__Work item__. Please give again every entry exactly as it appears, setting aside the pictures.

__Dataset excerpts__.

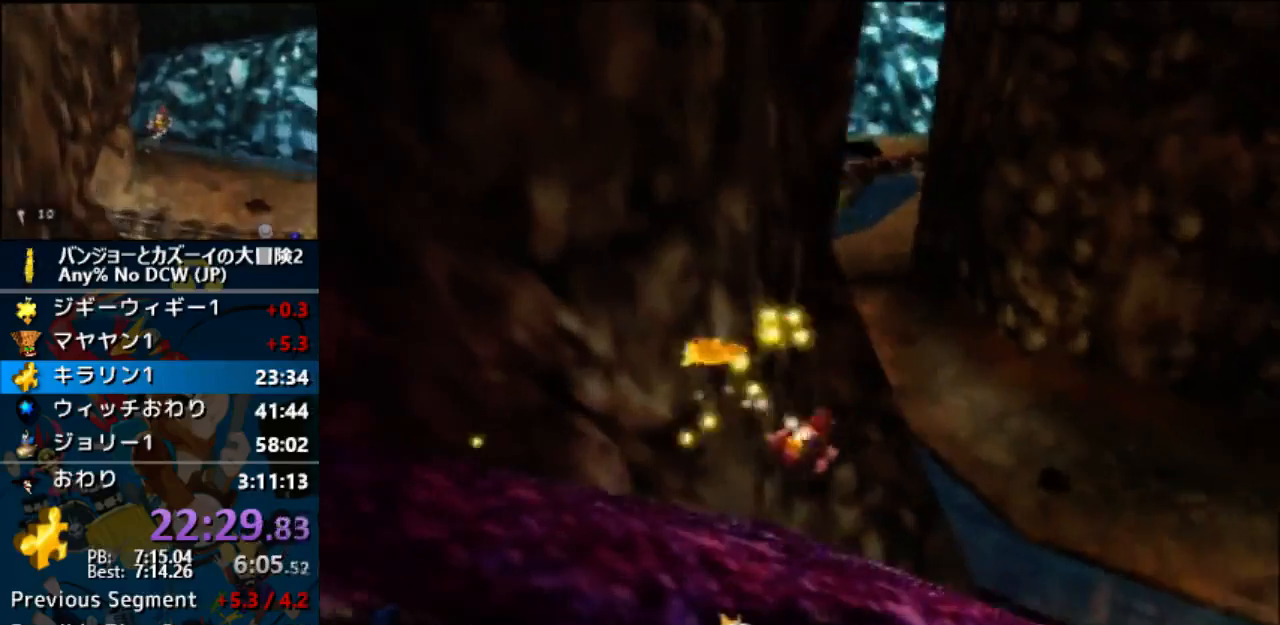
{"buttons": ["A"], "left_stick": "center", "events": [[167, "START", "down"], [233, "START", "up"]]}
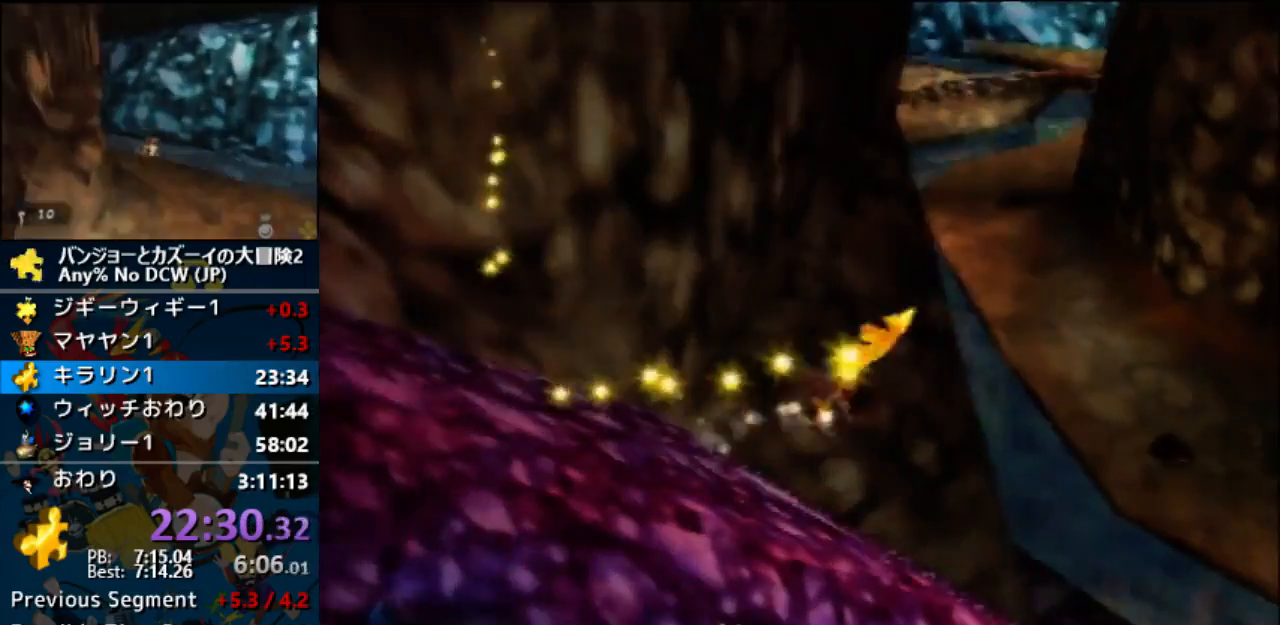
{"buttons": ["A"], "left_stick": "center", "events": []}
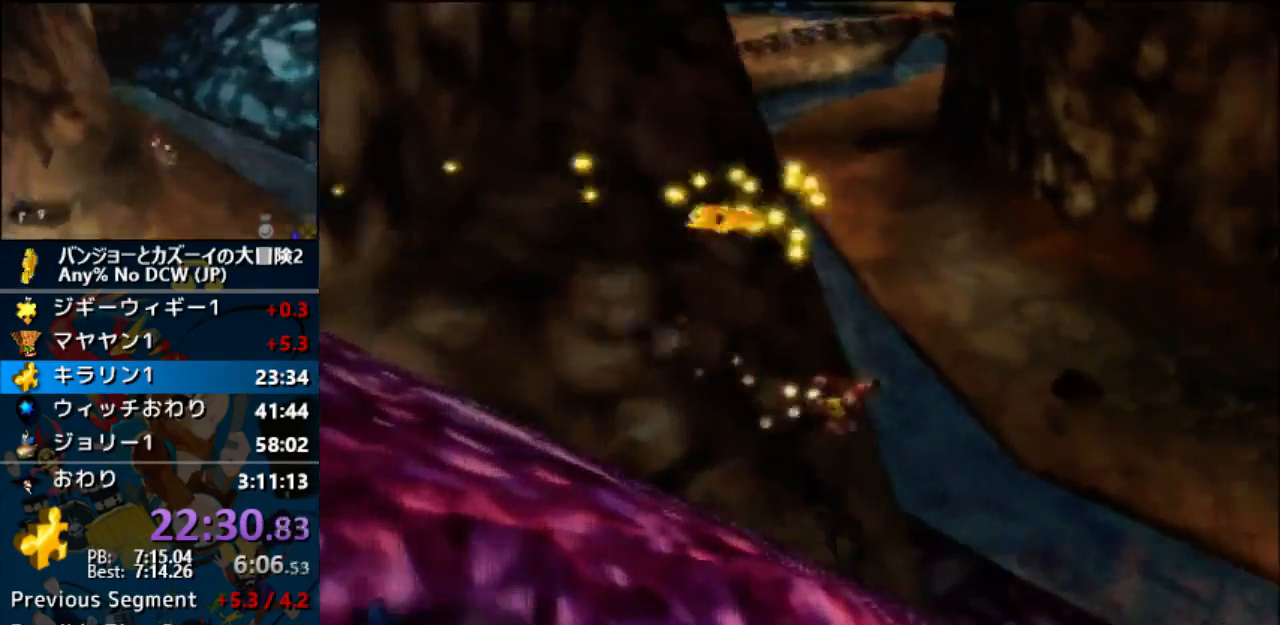
{"buttons": ["A"], "left_stick": "center", "events": []}
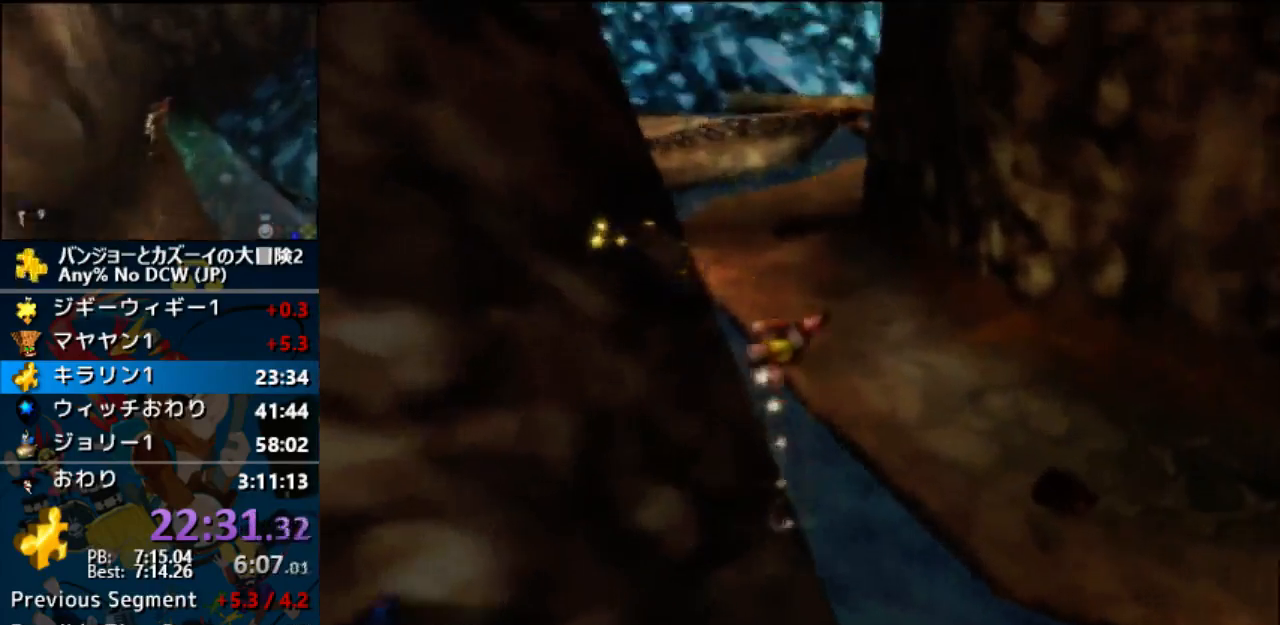
{"buttons": ["A"], "left_stick": "center", "events": []}
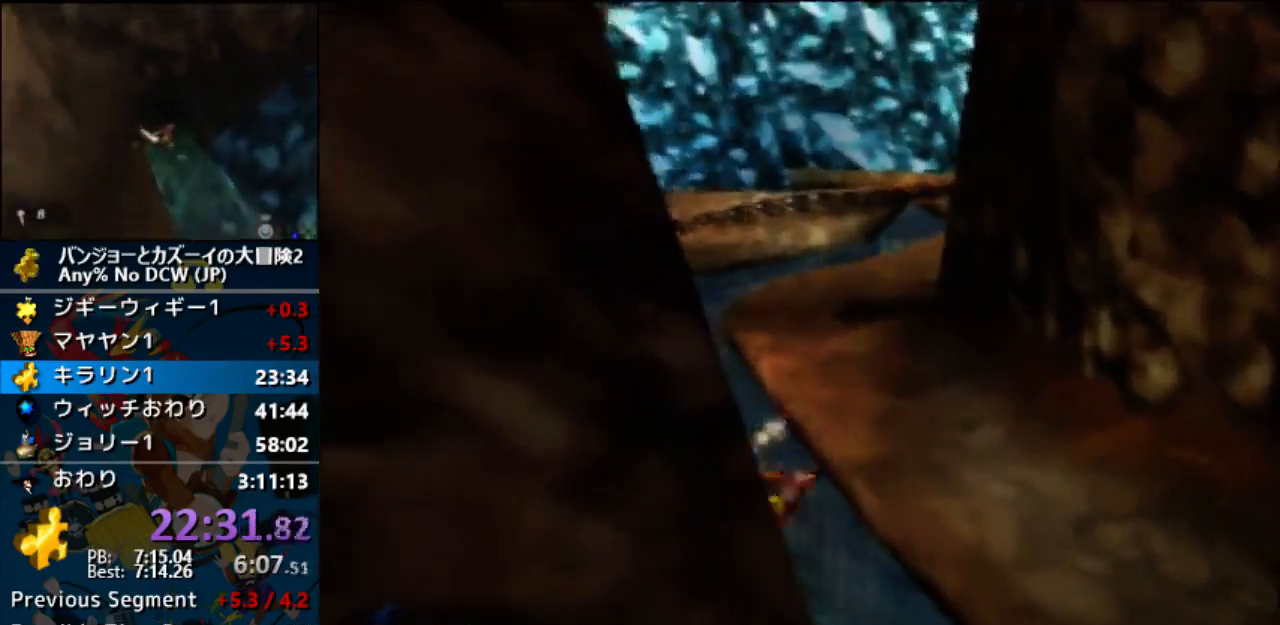
{"buttons": ["A"], "left_stick": "center", "events": []}
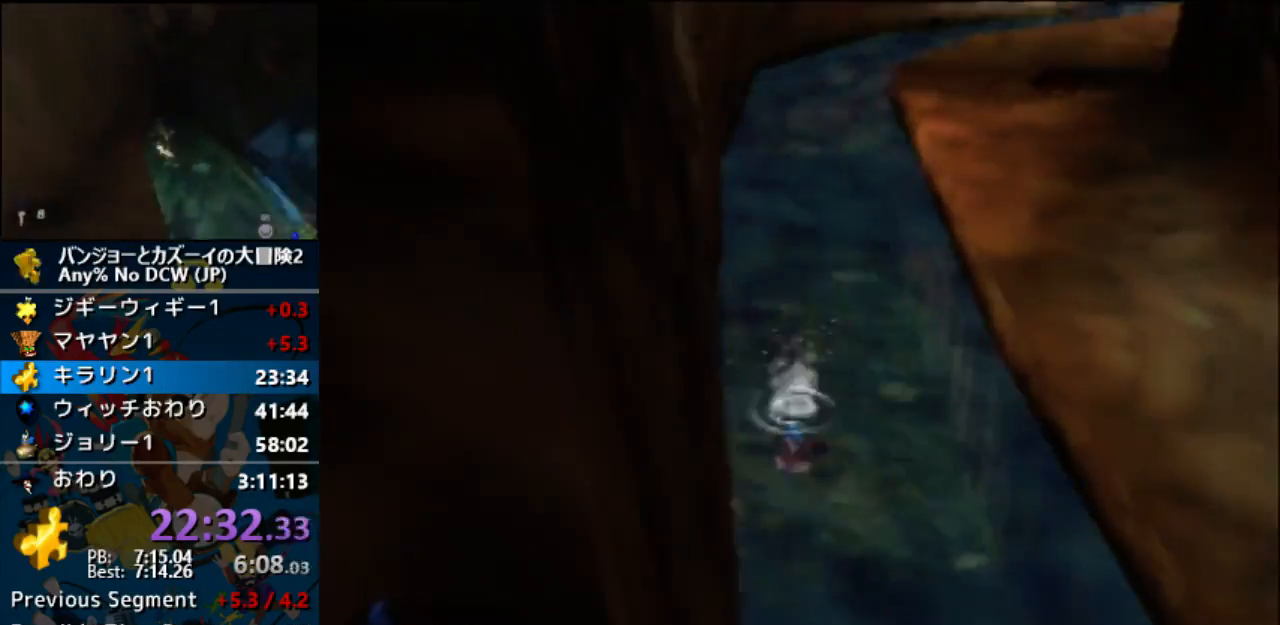
{"buttons": ["A"], "left_stick": "center", "events": []}
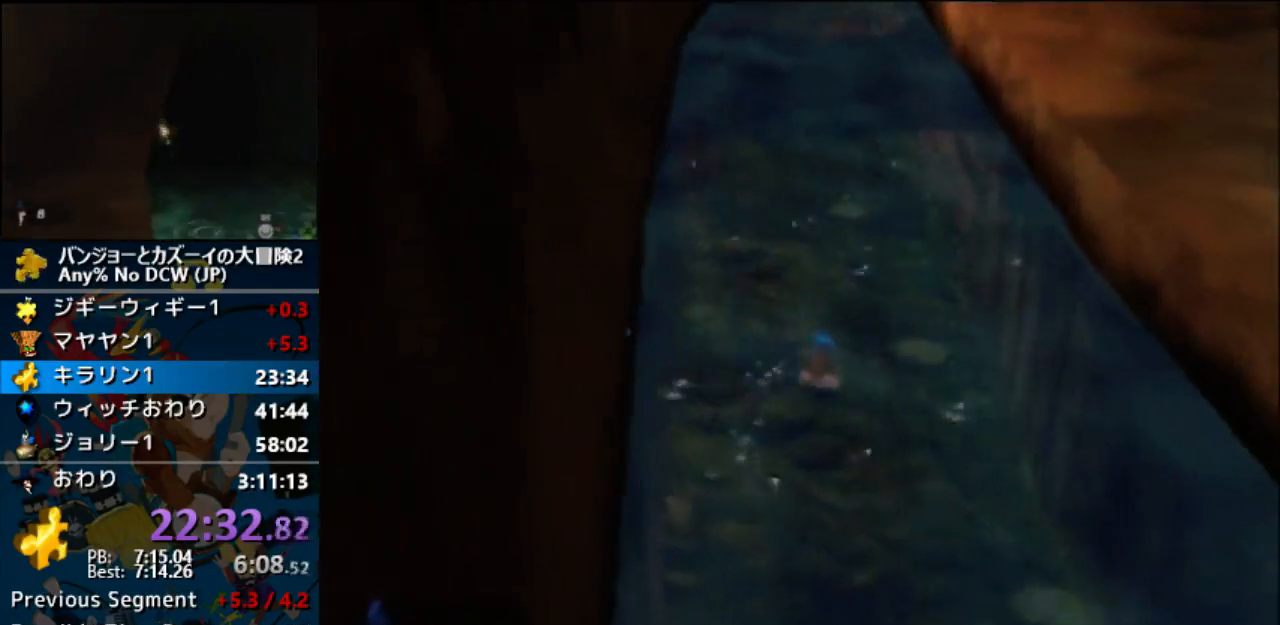
{"buttons": ["A"], "left_stick": "center", "events": []}
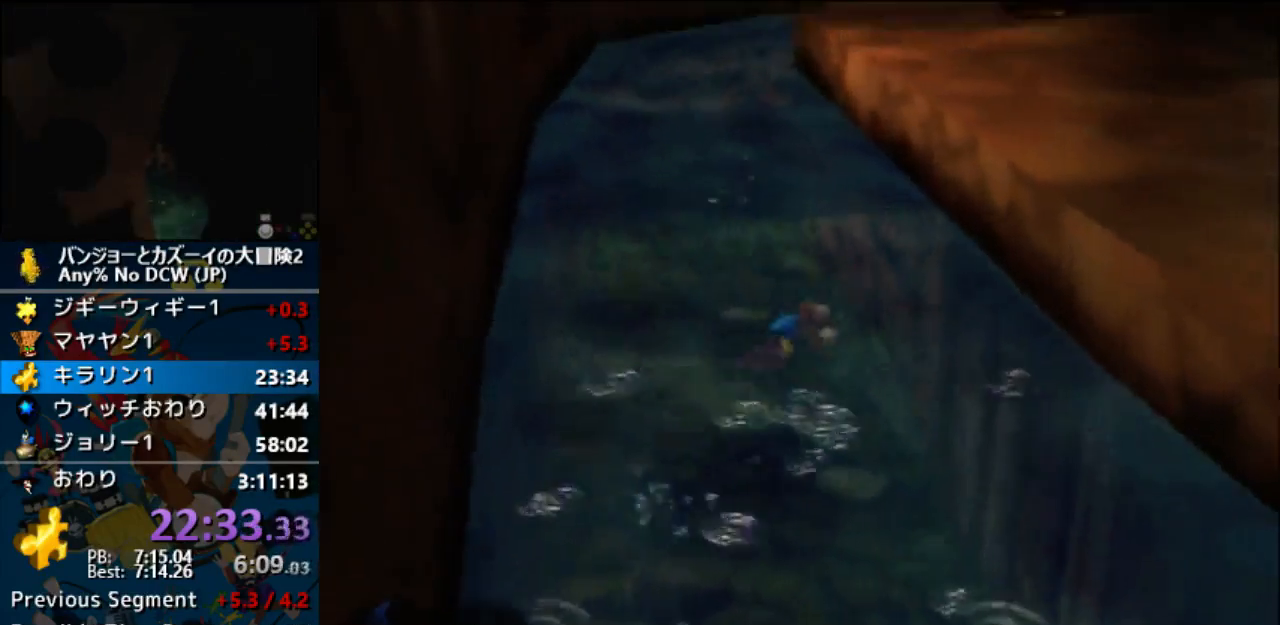
{"buttons": ["A"], "left_stick": "center", "events": []}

__Answer box__.
{"buttons": ["A"], "left_stick": "center", "events": [[167, "START", "down"], [233, "START", "up"]]}
{"buttons": ["A"], "left_stick": "center", "events": []}
{"buttons": ["A"], "left_stick": "center", "events": []}
{"buttons": ["A"], "left_stick": "center", "events": []}
{"buttons": ["A"], "left_stick": "center", "events": []}
{"buttons": ["A"], "left_stick": "center", "events": []}
{"buttons": ["A"], "left_stick": "center", "events": []}
{"buttons": ["A"], "left_stick": "center", "events": []}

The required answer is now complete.